While the criminal justice systems are obviously very different in Europe and in the United States, it is clear that these licensing laws were intended to delineate private investigations from police and to give governments a monopoly on investigating criminal facts. By requiring licensing—as opposed to banning private investigations outright (as in the USSR)—governments could effectively have their cake and eat it too, keeping tabs on private investigators and collecting licensing fees, but restricting private information gathering to areas of civil law and private matters.
This brings us back to Ukraine. There, as Igor explained it, although “conducting investigations” is recognized in the “State Classification of Economic Activities,” there is not yet any formal licensing requirement for private investigators, who are (as in Russia) effectively forbidden to conduct criminal investigations or testify in criminal court.
There have been numerous attempts since 1992 to pass the “Law on Private Detective Activity,” which is modeled after the Russian law, but the votes in the Verkhovna Rada (Ukrainian parliament) have as yet been insufficient to pass these bills into law.
One outcome of Ukraine’s stalemate on creating private investigation regulation is a virtual online army of “pseudo-investigators” whose aim is to rip off consumers in various countries seeking investigative services in Ukraine. Igor cautioned, “Some private investigators/consulting agencies often breach the client’s secrecy by contacting the object of investigation or surveillance to get paid for the notification of such investigation or surveillance.
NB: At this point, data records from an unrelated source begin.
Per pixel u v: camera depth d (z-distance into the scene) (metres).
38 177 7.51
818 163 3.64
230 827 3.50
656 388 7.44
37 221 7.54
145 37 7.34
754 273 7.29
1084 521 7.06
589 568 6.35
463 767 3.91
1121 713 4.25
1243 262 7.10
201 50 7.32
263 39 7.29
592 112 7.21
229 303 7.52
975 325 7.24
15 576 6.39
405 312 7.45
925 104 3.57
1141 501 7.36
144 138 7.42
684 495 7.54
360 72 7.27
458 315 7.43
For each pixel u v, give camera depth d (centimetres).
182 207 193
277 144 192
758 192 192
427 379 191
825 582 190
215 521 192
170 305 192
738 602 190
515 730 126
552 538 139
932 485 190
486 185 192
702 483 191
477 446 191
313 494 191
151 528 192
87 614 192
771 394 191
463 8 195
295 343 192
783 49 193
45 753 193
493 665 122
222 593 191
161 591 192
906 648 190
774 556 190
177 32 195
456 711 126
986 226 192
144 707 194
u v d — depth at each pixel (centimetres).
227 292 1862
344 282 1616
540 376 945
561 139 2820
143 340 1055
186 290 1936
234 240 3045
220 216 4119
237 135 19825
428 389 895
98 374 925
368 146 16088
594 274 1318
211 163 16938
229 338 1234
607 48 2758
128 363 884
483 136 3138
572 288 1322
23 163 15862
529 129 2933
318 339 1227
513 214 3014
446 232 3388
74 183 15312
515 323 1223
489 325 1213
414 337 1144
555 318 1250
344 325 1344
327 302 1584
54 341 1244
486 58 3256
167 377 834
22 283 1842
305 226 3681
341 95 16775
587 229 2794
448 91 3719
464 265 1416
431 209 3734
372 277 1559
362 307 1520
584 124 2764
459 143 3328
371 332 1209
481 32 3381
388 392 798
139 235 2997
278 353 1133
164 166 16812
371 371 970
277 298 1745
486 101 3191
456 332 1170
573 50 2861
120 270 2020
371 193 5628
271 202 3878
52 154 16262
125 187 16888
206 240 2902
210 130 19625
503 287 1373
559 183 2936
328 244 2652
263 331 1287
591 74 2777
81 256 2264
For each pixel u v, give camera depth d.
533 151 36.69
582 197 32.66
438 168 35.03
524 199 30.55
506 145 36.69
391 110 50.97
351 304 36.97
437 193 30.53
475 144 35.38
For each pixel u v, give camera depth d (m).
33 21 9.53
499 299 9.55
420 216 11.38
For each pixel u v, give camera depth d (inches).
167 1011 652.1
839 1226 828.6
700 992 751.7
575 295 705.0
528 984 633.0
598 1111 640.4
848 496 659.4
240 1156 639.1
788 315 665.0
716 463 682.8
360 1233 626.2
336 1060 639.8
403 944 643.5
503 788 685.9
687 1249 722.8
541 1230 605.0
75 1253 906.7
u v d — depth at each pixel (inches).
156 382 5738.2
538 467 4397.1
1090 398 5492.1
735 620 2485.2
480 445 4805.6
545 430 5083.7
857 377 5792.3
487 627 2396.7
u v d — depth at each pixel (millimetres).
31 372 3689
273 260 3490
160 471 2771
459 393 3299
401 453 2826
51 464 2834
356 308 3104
In the end, such unscrupulous detectives collect their fees both from the client and the object of investigation.” And worse, Igor added, “another risk lies in the potential conflict of interests, as many unscrupulous private investigators also happen to be the employees or heads of security services of companies or banks, or have friends/relatives who work for such security services.”
In summary, one historical—and perhaps not-so-historical—purpose of private investigation regulation in Europe seems intent on keeping public citizens from being able to hire private investigators to gather information that might embarrass state authorities or to gather evidence in defense of criminal charges filed by the state. This is not to claim that licensing is a bad a thing—in fact, as the present state of the Ukrainian private investigations industry shows—regulation is altogether important to keep the industry above board. This is also not to claim that criminal defendants in the democratic countries I’ve mentioned don’t have some other means of challenging their charges in court, as in the case of the Judge d’Instruction in France and a similar system in Spain.
But it is to write that, as Ukraine and other countries consider their own licensing regulations, they should avoid following in the footsteps of fascist and autocratic regimes that have historically used such laws to suppress information that might protect their citizens from corruption and prosecutorial overreach.
In fact, history suggests that perhaps a regulated private investigations industry that is permitted to conduct criminal investigations counter to the state’s interests should be considered a political right.